Uma fotografia século 21. In http://pnl2027.gov.pt/np4/10minutosaler.html
Ontem participei no plano do "10 Minutos a ler" e li aos alunos:
VASCO PULIDO VALENTE RECUSOU LIDERAR O "PLANO NACIONAL DE LEITURA" EM 2006
"Causas Nobres"
Recebi uma carta assinada por três ministros (a sra. Ministra da Cultura, a sra. ministra da Educação e o sr. ministro Santos Silva), que me convidava para ser membro de uma Comissão de Honra do Plano Nacional de Leitura. Com a carta vinha uma síntese do dito Plano. O papel da Comissão de Honra seria dar o seu "prestígio e aconselhamento à execução do Plano". Por outras palavras, fazer alguma propaganda à coisa, como de resto o dr. Graça Moura, "muito penhorado", já começou a fazer.
Propaganda por propaganda, resolvi responder em público que não aceito. Por várias razões.
Em primeiro lugar, porque a carta e a "síntese do Plano" estão escritas num português macarrónico e analfabeto (frases sem sentido, erros de sintaxe, impropriedades, redundâncias, por aí fora). Quem escreve assim precisa de ler, e de ler muito, antes de meter o bedelho no que o próximo lê ou não lê.
Em segundo lugar, não aceito por causa do próprio Plano. O fim "essencial" do Plano é "mobilizar toda a sociedade portuguesa para a importância da leitura" (a propósito: como se "mobiliza" alguém "para a importância"?). Parece que as criancinhas do básico e do secundário não lêem, apesar do dinheiro já desperdiçado no ensino e em bibliotecas. Claro que se o Estado proibisse a televisão e o uso do computador (do "Messenger") e do telemóvel, as criancinhas leriam ou, pelo menos, leriam mais. Na impossibilidade de tomar uma medida tão drástica, o Estado pretende "criar um ambiente social favorável à leitura", com uma espécie de missionação especializada. A extraordinária estupidez disto não merece comentário.

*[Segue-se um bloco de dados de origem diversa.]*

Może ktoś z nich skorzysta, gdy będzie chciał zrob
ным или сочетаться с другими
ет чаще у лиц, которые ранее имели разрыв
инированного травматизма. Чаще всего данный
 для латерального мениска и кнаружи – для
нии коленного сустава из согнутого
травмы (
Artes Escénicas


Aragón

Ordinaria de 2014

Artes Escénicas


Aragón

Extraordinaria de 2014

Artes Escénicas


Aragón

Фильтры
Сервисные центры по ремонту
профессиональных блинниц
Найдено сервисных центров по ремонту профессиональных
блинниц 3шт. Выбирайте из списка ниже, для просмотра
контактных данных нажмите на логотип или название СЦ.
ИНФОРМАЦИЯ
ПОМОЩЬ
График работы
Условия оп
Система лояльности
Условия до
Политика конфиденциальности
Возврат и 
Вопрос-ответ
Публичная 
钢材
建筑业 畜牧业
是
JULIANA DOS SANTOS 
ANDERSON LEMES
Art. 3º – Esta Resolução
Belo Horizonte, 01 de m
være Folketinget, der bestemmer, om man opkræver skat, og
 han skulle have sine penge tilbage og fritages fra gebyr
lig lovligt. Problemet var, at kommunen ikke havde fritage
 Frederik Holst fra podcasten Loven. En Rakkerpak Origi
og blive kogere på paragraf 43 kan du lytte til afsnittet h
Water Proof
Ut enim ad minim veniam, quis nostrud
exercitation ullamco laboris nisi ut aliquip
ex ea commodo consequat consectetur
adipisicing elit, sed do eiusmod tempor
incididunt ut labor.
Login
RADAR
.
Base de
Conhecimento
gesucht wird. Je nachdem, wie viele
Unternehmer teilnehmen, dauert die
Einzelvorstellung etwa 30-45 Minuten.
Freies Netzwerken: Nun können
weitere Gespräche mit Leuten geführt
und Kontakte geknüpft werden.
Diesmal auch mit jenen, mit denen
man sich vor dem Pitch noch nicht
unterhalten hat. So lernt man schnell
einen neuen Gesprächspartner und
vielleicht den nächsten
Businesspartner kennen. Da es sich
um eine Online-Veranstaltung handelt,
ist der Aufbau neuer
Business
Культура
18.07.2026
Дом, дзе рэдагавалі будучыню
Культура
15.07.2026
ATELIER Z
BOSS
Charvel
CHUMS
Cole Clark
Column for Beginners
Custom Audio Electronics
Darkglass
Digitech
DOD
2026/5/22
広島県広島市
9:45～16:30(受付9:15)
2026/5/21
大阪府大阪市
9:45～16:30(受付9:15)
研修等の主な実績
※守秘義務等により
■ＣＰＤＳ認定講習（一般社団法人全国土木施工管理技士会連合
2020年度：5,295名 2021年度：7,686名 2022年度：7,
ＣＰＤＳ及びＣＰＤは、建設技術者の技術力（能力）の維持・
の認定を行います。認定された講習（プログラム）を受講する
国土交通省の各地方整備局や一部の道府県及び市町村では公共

Em terceiro lugar, não aceito porque o Plano é inútil. Nunca se leu tanto em Portugal. Dan Brown, por exemplo, vendeu 470.000 exemplares, Miguel Sousa Tavares, 240.000, Margarida Rebelo Pinto vende entre 100 e 150.000 e Saramago, mesmo hoje, lá se consegue aguentar. O Estado não gosta da escolha? Uma pena, mas não cabe ao Estado orientar o gosto do bom povo. No interior, não há livrarias? Verdade. Só que a escola e a biblioteca, ainda por cima "orientadas", não substituem a livraria. E um hiper-mercado, se me permitem a blasfémia, promove a leitura mais do que qualquer imaginável intervenção do Estado.
O Plano Nacional de Leitura não passa de uma fantasia para uns tantos funcionários justificarem a sua injustificável existência e espatifarem milhões, que o Estado extraiu esforçadamente ao contribuinte. Quem não percebe como o país chegou ao que chegou, não precisa de ir mais longe: foi com um número infinito de "causas nobres" como esta. "Causas nobres", na opinião dos srs. ministros, convém acrescentar.